What needs to be done:
Leave the images out and repeat the data exactly as given.

Dataset extract:

-=-=-=-=-

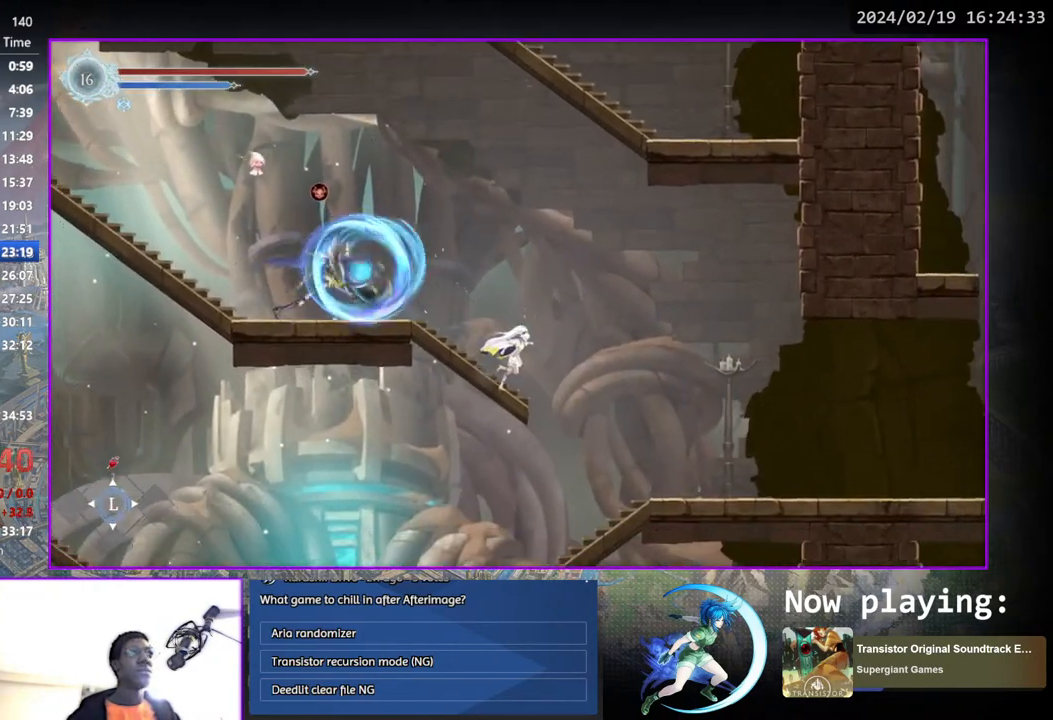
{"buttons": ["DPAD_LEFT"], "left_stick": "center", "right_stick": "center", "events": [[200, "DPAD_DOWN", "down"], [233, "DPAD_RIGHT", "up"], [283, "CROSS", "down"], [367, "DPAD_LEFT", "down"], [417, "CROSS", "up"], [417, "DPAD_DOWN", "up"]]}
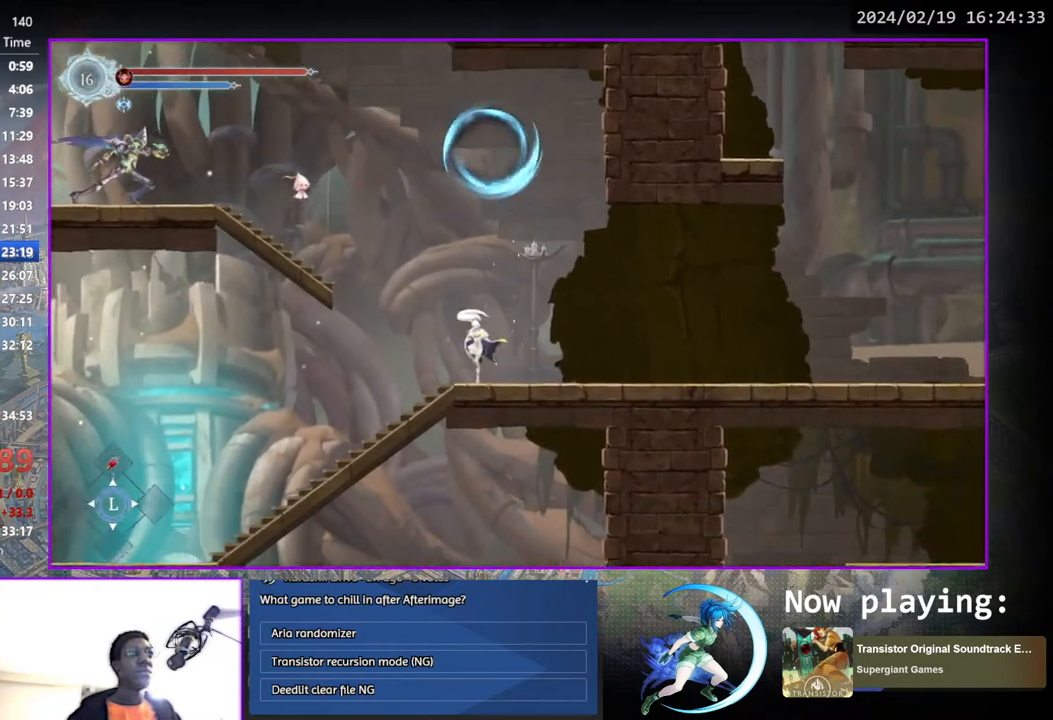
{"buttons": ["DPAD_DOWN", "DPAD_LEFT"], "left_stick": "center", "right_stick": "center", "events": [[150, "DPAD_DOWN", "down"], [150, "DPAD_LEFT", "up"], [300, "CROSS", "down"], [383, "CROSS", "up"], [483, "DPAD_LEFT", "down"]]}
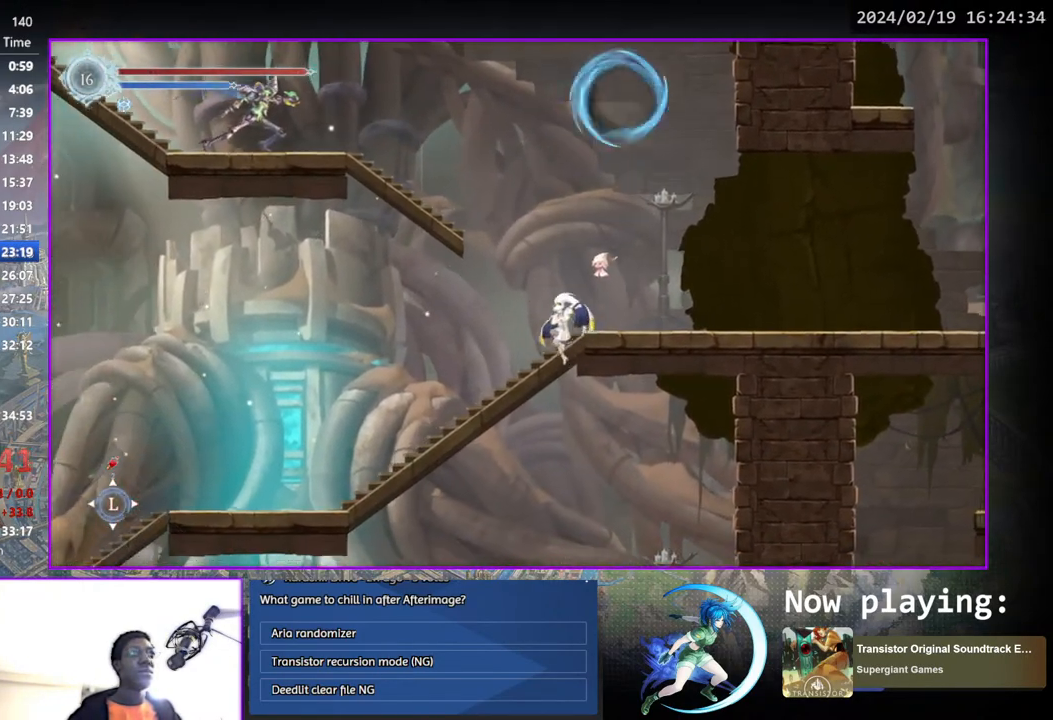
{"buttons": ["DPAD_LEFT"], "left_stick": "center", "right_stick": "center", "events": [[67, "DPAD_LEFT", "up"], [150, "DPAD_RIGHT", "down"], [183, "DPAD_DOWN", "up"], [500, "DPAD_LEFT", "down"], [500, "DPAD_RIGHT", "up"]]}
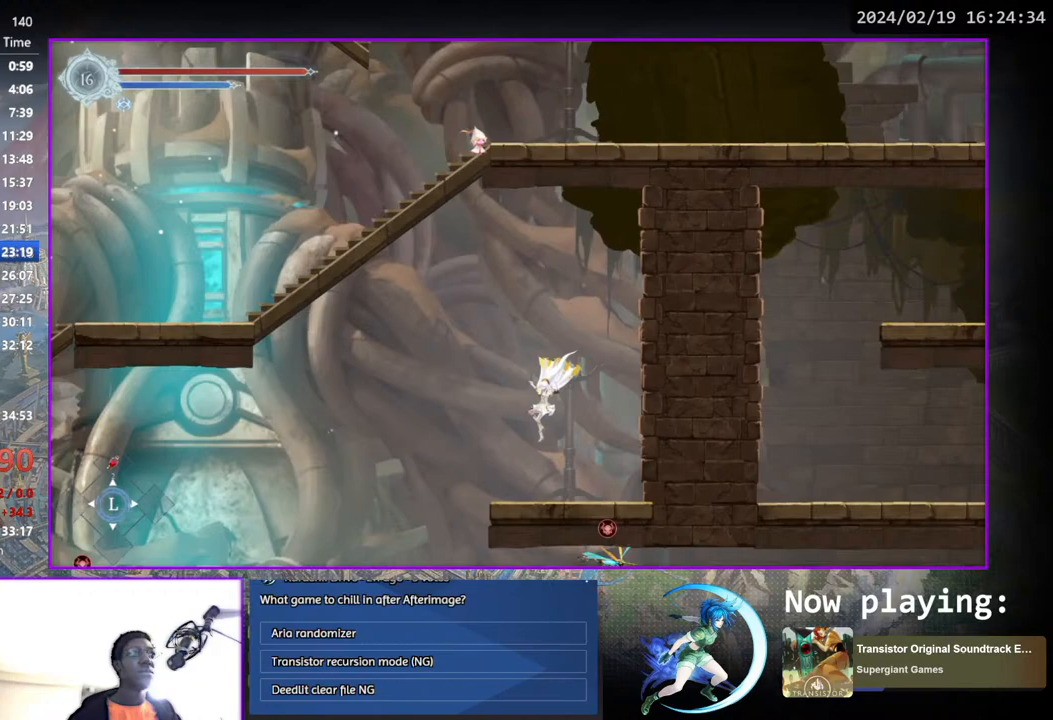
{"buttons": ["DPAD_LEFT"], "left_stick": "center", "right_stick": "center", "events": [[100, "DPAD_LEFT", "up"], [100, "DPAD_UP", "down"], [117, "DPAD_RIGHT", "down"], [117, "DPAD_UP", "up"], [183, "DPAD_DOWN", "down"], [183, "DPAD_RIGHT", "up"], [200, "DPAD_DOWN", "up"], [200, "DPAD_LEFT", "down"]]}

-=-=-=-=-

Task response:
{"buttons": ["DPAD_LEFT"], "left_stick": "center", "right_stick": "center", "events": [[200, "DPAD_DOWN", "down"], [233, "DPAD_RIGHT", "up"], [283, "CROSS", "down"], [367, "DPAD_LEFT", "down"], [417, "CROSS", "up"], [417, "DPAD_DOWN", "up"]]}
{"buttons": ["DPAD_DOWN", "DPAD_LEFT"], "left_stick": "center", "right_stick": "center", "events": [[150, "DPAD_DOWN", "down"], [150, "DPAD_LEFT", "up"], [300, "CROSS", "down"], [383, "CROSS", "up"], [483, "DPAD_LEFT", "down"]]}
{"buttons": ["DPAD_LEFT"], "left_stick": "center", "right_stick": "center", "events": [[67, "DPAD_LEFT", "up"], [150, "DPAD_RIGHT", "down"], [183, "DPAD_DOWN", "up"], [500, "DPAD_LEFT", "down"], [500, "DPAD_RIGHT", "up"]]}
{"buttons": ["DPAD_LEFT"], "left_stick": "center", "right_stick": "center", "events": [[100, "DPAD_LEFT", "up"], [100, "DPAD_UP", "down"], [117, "DPAD_RIGHT", "down"], [117, "DPAD_UP", "up"], [183, "DPAD_DOWN", "down"], [183, "DPAD_RIGHT", "up"], [200, "DPAD_DOWN", "up"], [200, "DPAD_LEFT", "down"]]}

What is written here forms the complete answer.